Exercise prompt:
Take every line from the entries below that includes the word "middle" and copy it.

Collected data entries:
# # #

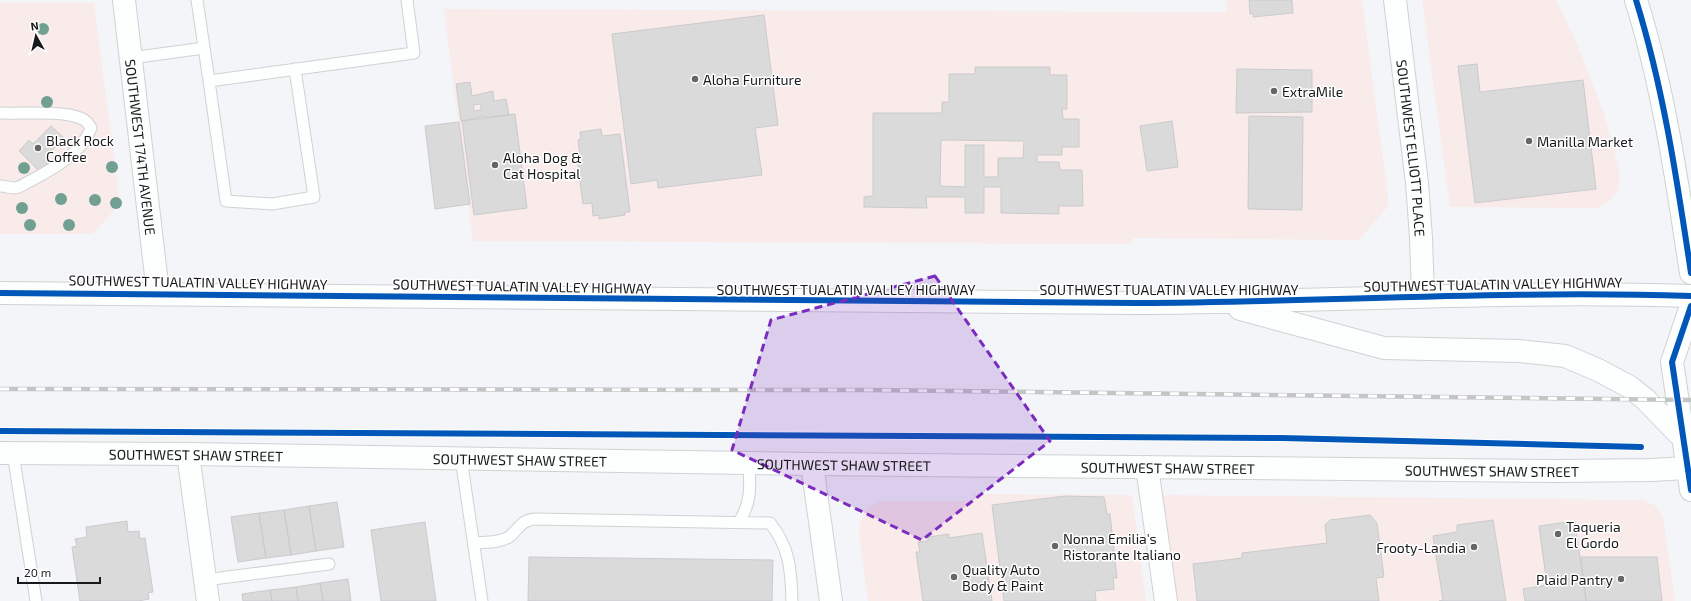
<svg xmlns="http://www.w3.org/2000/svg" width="1691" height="601" viewBox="0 0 1691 601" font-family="'Exo 2',sans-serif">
  <rect width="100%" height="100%" fill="#f3f5f8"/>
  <path fill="#f9ebea" d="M 1226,0 L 1362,0 L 1389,205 L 1359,240 L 1133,238 L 1132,244 L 473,241 L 444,9 L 1227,12 Z
    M 1422,0 L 1556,0 L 1579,48 L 1604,114 L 1619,169 L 1620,178 L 1617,192 L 1608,202 L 1597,208 L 1591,208 L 1450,207 Z
    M 0,3 L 94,3 L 120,204 L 93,234 L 0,234 Z
    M 973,494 L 1132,495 L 1146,601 L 868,601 L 859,535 L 860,523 L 865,511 L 876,503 L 883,501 L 974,501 Z
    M 1163,495 L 1643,500 L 1656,506 L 1663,517 L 1675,601 L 1175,601 Z"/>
  <path fill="#dadadb" stroke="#cbcacc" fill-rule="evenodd" d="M 1249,0 L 1292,0 L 1293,13 L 1253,17 L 1254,14 L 1250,14 Z
    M 764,15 L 778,125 L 755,128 L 762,175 L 658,188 L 657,180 L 631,184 L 612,34 Z
    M 1477,64 L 1480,92 L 1583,80 L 1596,189 L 1475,203 L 1458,66 Z
    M 975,67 L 1050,67 L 1050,75 L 1067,75 L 1067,109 L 1062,109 L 1063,119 L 1079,119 L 1079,147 L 1062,147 L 1062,155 L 1037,155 L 1037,162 L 1059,162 L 1060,170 L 1082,170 L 1083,206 L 1059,206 L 1059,214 L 1001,213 L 1001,187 L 984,187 L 984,213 L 965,213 L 965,197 L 926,197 L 927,208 L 864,207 L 864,197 L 873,196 L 873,113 L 942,113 L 942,102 L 949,102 L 949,74 L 975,74 ZM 941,140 L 1024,141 L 1023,158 L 998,158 L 998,177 L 984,177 L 984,145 L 965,145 L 965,187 L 940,186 Z
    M 1237,69 L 1312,70 L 1312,112 L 1236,113 Z
    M 470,82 L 472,96 L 493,91 L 494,101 L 506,99 L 509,115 L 486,118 L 486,116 L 461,121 L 456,84 ZM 481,104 L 481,110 L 474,111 L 473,105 Z
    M 515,114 L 527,208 L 474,215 L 462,121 Z
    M 1249,116 L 1303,117 L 1302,210 L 1248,209 Z
    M 1172,121 L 1178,167 L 1147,171 L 1140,126 Z
    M 459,122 L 470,204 L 435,209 L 425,126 Z
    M 51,126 L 64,138 L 45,158 L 49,162 L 40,172 L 19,151 L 29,140 L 33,144 Z
    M 601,129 L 602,136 L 620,134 L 630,212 L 625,212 L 625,215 L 599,219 L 599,215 L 593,216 L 592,203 L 583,204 L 577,158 L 580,158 L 578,140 L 581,139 L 580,132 Z
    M 1065,496 L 1104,497 L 1107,514 L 1110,514 L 1117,578 L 1113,578 L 1114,589 L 1095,591 L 1096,601 L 1004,601 L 992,505 Z
    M 337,502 L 344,547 L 316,551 L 309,506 Z
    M 309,506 L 316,551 L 291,555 L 284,510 Z
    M 284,510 L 291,555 L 266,558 L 259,513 Z
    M 259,513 L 266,558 L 238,562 L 231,517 Z
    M 1370,515 L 1377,523 L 1384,577 L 1376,578 L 1379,601 L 1197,601 L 1193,564 L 1242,558 L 1242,553 L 1327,543 L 1325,525 L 1330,520 Z
    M 1493,520 L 1506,601 L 1439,601 L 1443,600 L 1433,536 L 1457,532 L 1457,525 Z
    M 127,521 L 128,532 L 139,531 L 140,539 L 145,538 L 153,592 L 148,593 L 149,599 L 138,601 L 80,601 L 72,547 L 77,546 L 75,539 L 87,537 L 86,527 Z
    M 1575,521 L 1586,601 L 1525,601 L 1523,589 L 1547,585 L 1539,526 Z
    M 425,522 L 436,601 L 381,601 L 371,530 Z
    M 982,533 L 992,601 L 923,601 L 916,552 L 920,552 L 918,542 L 928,541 L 928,537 L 949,534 L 949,538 Z
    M 529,557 L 773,560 L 772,601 L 528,601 Z
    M 1581,557 L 1657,557 L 1662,601 L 1586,601 Z
    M 348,579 L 351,601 L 323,601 L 320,583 Z
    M 320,583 L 323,601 L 298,601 L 296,587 Z
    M 296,587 L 298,601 L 272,601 L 270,590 Z
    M 270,590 L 272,601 L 243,601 L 242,594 Z"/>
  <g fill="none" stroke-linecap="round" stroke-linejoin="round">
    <defs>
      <path id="lane" d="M 197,0 L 209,81 L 414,53 L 407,0
        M 131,58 L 204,48
        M 209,81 L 226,201 L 272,204 L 314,197 L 295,69
        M 0,113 C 22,114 60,110 80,118 C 86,120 88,123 91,128 C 82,153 54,168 32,180 C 27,182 21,187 15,188 C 10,188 5,186 0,186
        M 13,453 L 36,601
        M 461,458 L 482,601
        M 739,522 C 752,501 750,487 749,463
        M 474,543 C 485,542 499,543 509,537 C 519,529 520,521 534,519 L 770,523 C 790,548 791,570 792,601
        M 205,580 L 329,564"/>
      <g id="street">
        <path id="s1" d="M 124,0 L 158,293"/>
        <path id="s2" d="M 1395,0 L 1417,183 L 1421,238 L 1423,296"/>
        <path id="s3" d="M 0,453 L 188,454 L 812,464 L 1559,471 L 1651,470 L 1687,468"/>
        <path d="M 188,454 L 208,601"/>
        <path d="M 812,464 L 831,601"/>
        <path d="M 1147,467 L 1166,601"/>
      </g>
      <path id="secondary" d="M 1636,0 C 1664,90 1677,181 1691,273
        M 1691,306 L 1672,362 L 1691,490"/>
      <path id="primary" d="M 0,293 L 1136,303 C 1321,302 1506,290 1691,296
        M 1240,309 L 1384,348 L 1519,351 L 1565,356 L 1598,370 L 1630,387 L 1645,399 L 1682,437"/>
    </defs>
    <use href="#lane" stroke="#cfd1d3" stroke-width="13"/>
    <use href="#street" stroke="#cfd1d3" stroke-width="24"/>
    <use href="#secondary" stroke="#cfd1d3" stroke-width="24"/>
    <use href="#primary" stroke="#cfd1d3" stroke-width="24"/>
    <use href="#lane" stroke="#fdfefe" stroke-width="11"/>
    <use href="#street" stroke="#fdfefe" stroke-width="22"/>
    <use href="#secondary" stroke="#fdfefe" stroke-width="22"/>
    <use href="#primary" stroke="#fdfefe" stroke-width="22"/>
    <defs>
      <path id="rail" d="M 0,389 L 866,390 L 1691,400"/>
    </defs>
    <use href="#rail" stroke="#c4c5c5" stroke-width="4.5"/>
    <use href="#rail" stroke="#fff" stroke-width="3" stroke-dasharray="9" stroke-linecap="butt"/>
    <defs>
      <path id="cycleway" d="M 1636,0 C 1664,90 1677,181 1691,273
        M 0,293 L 1136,303 C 1321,302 1506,290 1691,296
        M 1691,306 L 1672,362 L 1691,490
        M 0,431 L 1282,438 L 1641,447"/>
    </defs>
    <use href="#cycleway" stroke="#fff" stroke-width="8"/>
    <use href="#cycleway" stroke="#0057b8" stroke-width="6"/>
  </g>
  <g fill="#71a092">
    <circle cx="43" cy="29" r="6"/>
    <circle cx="47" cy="102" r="6"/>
    <circle cx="112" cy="167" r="6"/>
    <circle cx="24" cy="168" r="6"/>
    <circle cx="61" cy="199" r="6"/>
    <circle cx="95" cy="200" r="6"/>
    <circle cx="116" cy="203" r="6"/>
    <circle cx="22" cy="208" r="6"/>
    <circle cx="30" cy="225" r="6"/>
    <circle cx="69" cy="225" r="6"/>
  </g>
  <path fill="#7b2cbf" fill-opacity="0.2" stroke="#7b2cbf" stroke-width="3" stroke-dasharray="8 5" stroke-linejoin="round" d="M 935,276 L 1050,441 L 922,540 L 732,450 L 771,320 Z"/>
  <g fill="#656668" stroke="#fff" stroke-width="1.5">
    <circle cx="695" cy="79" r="4"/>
    <circle cx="1274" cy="91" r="4"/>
    <circle cx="1529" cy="141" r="4"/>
    <circle cx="38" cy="148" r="4"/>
    <circle cx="495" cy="165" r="4"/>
    <circle cx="1558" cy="534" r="4"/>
    <circle cx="1055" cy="546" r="4"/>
    <circle cx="1474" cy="547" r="4"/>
    <circle cx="954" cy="577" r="4"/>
    <circle cx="1621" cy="579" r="4"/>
  </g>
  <g text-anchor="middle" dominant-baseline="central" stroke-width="3" stroke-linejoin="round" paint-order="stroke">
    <g font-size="14" fill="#18191b" stroke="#fff" text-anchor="start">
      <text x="703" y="79">Aloha Furniture</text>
      <text x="1282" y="91">ExtraMile</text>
      <text x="46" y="140">Black Rock<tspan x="46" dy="16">Coffee</tspan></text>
      <text x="1537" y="141">Manilla Market</text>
      <text x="503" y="157">Aloha Dog &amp;<tspan x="503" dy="16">Cat Hospital</tspan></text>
      <text x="1566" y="526">Taqueria<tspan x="1566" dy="16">El Gordo</tspan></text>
      <text x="1063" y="538">Nonna Emilia's<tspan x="1063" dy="16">Ristorante Italiano</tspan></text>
      <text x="1466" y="547" text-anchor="end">Frooty-Landia</text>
      <text x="962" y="569">Quality Auto<tspan x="962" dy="16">Body &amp; Paint</tspan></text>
      <text x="1613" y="579" text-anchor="end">Plaid Pantry</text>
    </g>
    <g font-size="14" fill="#18191b" stroke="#fff">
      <text stroke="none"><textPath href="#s1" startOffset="148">SOUTHWEST 174TH AVENUE</textPath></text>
      <text stroke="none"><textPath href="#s2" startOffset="149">SOUTHWEST ELLIOTT PLACE</textPath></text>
      <text transform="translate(198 282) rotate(1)">SOUTHWEST TUALATIN VALLEY HIGHWAY</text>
      <text transform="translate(1493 284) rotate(-1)">SOUTHWEST TUALATIN VALLEY HIGHWAY</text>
      <text transform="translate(522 286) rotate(1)">SOUTHWEST TUALATIN VALLEY HIGHWAY</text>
      <text x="846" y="289">SOUTHWEST TUALATIN VALLEY HIGHWAY</text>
      <text x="1169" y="289">SOUTHWEST TUALATIN VALLEY HIGHWAY</text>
      <text stroke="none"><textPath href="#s3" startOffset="196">SOUTHWEST SHAW STREET</textPath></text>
      <text stroke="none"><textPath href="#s3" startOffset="520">SOUTHWEST SHAW STREET</textPath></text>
      <text stroke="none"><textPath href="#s3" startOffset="844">SOUTHWEST SHAW STREET</textPath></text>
      <text stroke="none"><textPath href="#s3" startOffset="1168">SOUTHWEST SHAW STREET</textPath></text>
      <text stroke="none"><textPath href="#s3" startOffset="1492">SOUTHWEST SHAW STREET</textPath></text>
    </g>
  </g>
  <g transform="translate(36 36) rotate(352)" stroke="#ffffff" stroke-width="3" paint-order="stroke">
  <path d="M0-3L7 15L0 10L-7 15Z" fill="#18191b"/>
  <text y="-6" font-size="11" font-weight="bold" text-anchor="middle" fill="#18191b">N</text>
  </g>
  <path d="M18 577v6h82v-6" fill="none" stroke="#18191b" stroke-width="2"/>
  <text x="24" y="577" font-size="12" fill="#18191b" stroke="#ffffff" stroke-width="3" paint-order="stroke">20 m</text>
</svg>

# # #

Task response:
  <g text-anchor="middle" dominant-baseline="central" stroke-width="3" stroke-linejoin="round" paint-order="stroke">
  <text y="-6" font-size="11" font-weight="bold" text-anchor="middle" fill="#18191b">N</text>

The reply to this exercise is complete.